En los últimos días ha ocurrido un debate sobre la llamada "gentrificación". El término fue usado por primera por la socióloga Ruth Glass en 1964, refiriéndose a transformaciones sociales acaecidas en Londres.
Se dice que una zona urbana se gentrifica cuando - generalmente por el arribo de sectores adinerados - pasa de ser considerada un espacio modesto o popular para convertirse en uno de mayor poder adquisitivo. Todo esto implica la realización de mejoras arquitectónicas, de seguridad y de provisión de diversos servicios.
Los críticos de este fenómeno argumentan que este acentúa las desigualdades en las ciudades, generando potencialmente descontento y protestas por parte de grupos que se sienten rezagados.
Quienes abogan por la gentrificación lo hacen pensando en que el fenómeno se puede generalizar. Más allá de que esto sea posible, lo cierto es que lo que queremos son ciudades donde la gente viva cada vez mejor.
Una gentrificación planeada, generalizada y democratizable podría ser el camino a seguir.
Lo que sería una pena es seguir el camino opuesto. A saber: una constante decadencia de las ciudades, por falta de planeación urbana, participación realmente democrática y liderazgo político efectivo.
La destrucción de ciudades por procesos de decadencia no es algo que pertenezca al pasado o que se refiera sólo a sociedades desfavorecidas económicamente. Basta hablar del caso de Detroit en Estados Unidos, la cual, después de haber sido una de las metrópolis más pujantes en la Unión Americana, entró en un periodo de declive debido, en parte, a la falta de competitividad de la industria automotriz de Estados Unidos en el mundo, pero también por la carencia de liderazgo político y de imaginación de sus urbanistas. Desgraciadamente, si no se actúa con cordura lo mismo podría pasar en metrópolis mexicanas como la Ciudad de México. Esta última está ya experimentando el problema derivado de no haberse construido el aeropuerto internacional en Texcoco, lo cual habría producido un boom de vivienda en esa zona pobre de la ciudad.
Personalmente, con lo que no estoy de acuerdo es con las restricciones a la propiedad privada, como los límites porcentuales a la renta. El mercado inmobiliario debe dejarse actuar libremente, sin restricciones. La experiencia histórica demuestra que hacer esto es lo que produce una explosión en la oferta y demanda de viviendas.
Lo que debe quedar claro también es que la inconformidad con los altos precios de las rentas no debe de ninguna manera llevar a manifestaciones caracterizadas por la xenofobia. Antes al contrario, se necesita reivindicar a la Ciudad de México como una capital internacional con una comunidad de personas de otros países que han aportado y aportan una gran riqueza artística y cultural que ha hecho a esta Ciudad una de las más cosmopolitas de nuestro país. Cualquier incentivo para ayudar, por ejemplo a jóvenes en la renta de su primera vivienda o a gente de la tercera edad no debe inhibir la pluriculturalidad de la Ciudad de México que, en lugar de restringirse, tiene que promoverse.
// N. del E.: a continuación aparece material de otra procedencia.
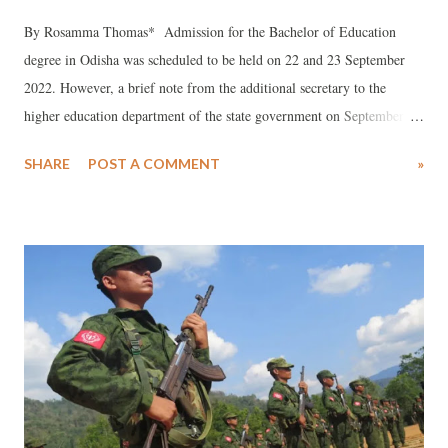
By Rosamma Thomas* Admission for the Bachelor of Education
degree in Odisha was scheduled to be held on 22 and 23 September
2022. However, a brief note from the additional secretary to the
higher education department of the state government on September
21, 2022 announced that this process had been put off, “due to some
SHARE
POST A COMMENT
»
unavoidable circumstances”. The BEd degree was made compulsory
for recruitment as a teacher after the Right to Free and Compulsory
Education was enacted in 2009. In the years since this rule was
implemented, however, teacher training colleges offering this
qualifying degree for recruitment as teachers have sprung up across
the country, many operating with scant regard for norms set by the
National Council for Teacher Education (NCTE). One course offered
in Odisha – Bachelor in Hindi Education (BHEd) – is not governed by
any norms at all, it appears. NCTE is the statutory body of the Union
government that oversees standards, procedures and processes in the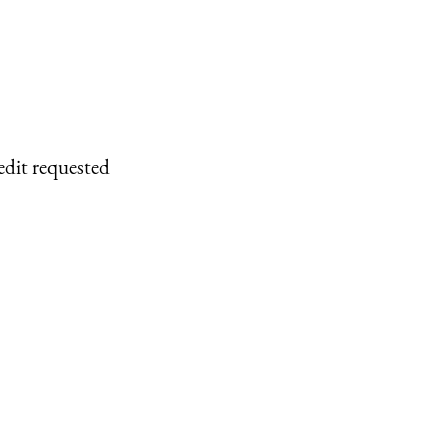
edit requested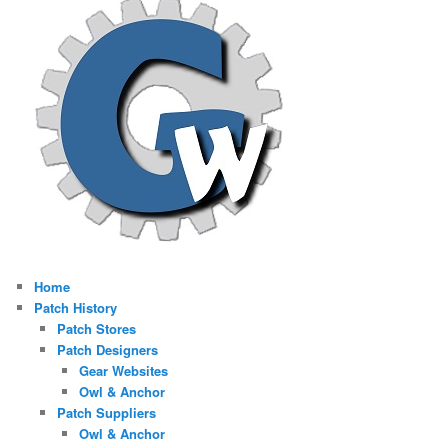
Home
Patch History
Patch Stores
Patch Designers
Gear Websites
Owl & Anchor
Patch Suppliers
Owl & Anchor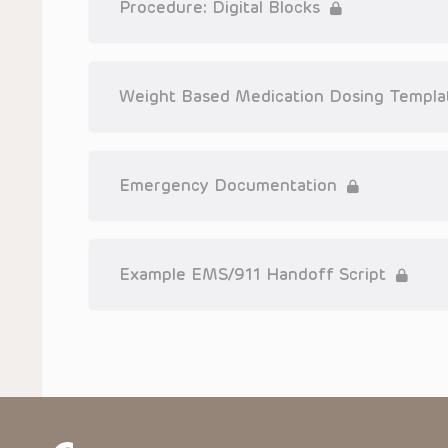
Procedure: Digital Blocks
Weight Based Medication Dosing Templa
Emergency Documentation
Example EMS/911 Handoff Script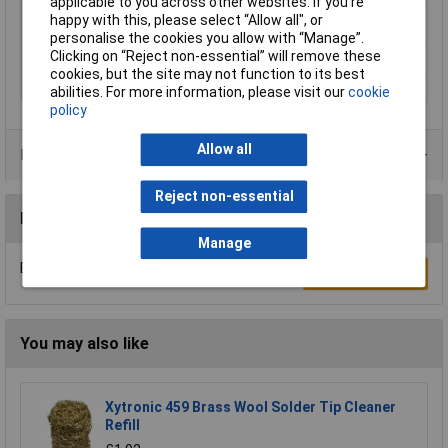
applicable to you across other websites. If you’re
Number of power
0
happy with this, please select “Allow all", or
packs included
personalise the cookies you allow with “Manage”.
Clicking on “Reject non-essential” will remove these
Tape speed
200 - 700 m/min
cookies, but the site may not function to its best
Weight
900g
abilities. For more information, please visit our
cookie
policy
Allow all
Product Range
Reject non-essential
Reviews
Manage
Be the first to submit a review
Write a Review
You may also like
Xytronic 459 Brass Wool Solder Tip Cleaner
Refill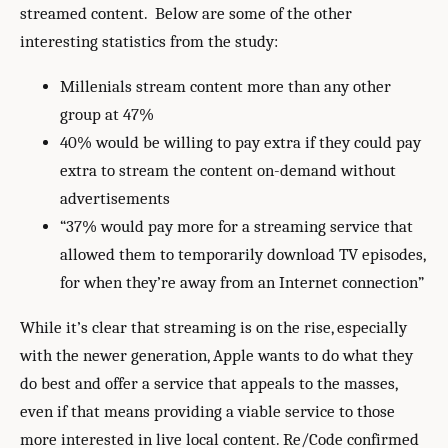
streamed content. Below are some of the other
interesting statistics from the study:
Millenials stream content more than any other
group at 47%
40% would be willing to pay extra if they could pay
extra to stream the content on-demand without
advertisements
“37% would pay more for a streaming service that
allowed them to temporarily download TV episodes,
for when they’re away from an Internet connection”
While it’s clear that streaming is on the rise, especially
with the newer generation, Apple wants to do what they
do best and offer a service that appeals to the masses,
even if that means providing a viable service to those
more interested in live local content. Re/Code confirmed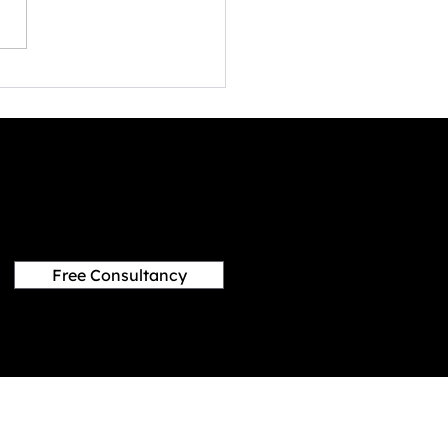
ed by rapid digitization and
ological advancements,
ame stands at the vanguard
ving...
Free Consultancy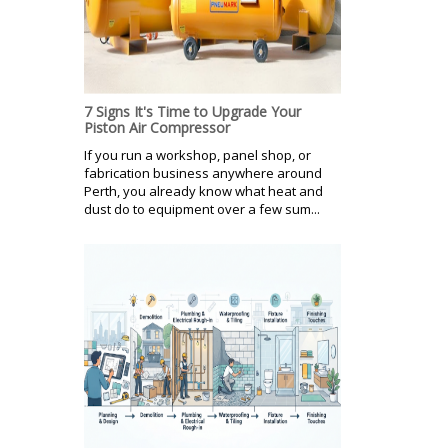
7 Signs It's Time to Upgrade Your
Piston Air Compressor
If you run a workshop, panel shop, or
fabrication business anywhere around
Perth, you already know what heat and
dust do to equipment over a few sum...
Es tiempo en México de repensar nuestro entorno urbano para que nuestras ciudades - las nuevas y las antiguas - obedezcan a una lógica humanista que provea condiciones de vida no sólo dignas sino prósperas para todos. Ese es el desafío urbano de nuestro país.
Esto podría entrañar poner en práctica lo que el economista Joseph Schumpeter denominó “destrucción creativa”. La verdad sea dicha, hay muchos sectores urbanos en nuestras ciudades mexicanas que no pueden reconvertirse en lugares para la habitación humana sin antes desmontarse para luego edificar lo nuevo. Quizás esto deba realizarse pronto. De cualquier manera, no es exportando la miseria y la pobreza de un lugar a otro en nuestras ciudades, sino llevando desarrollo a todas partes donde yace el porvenir de nuestro país.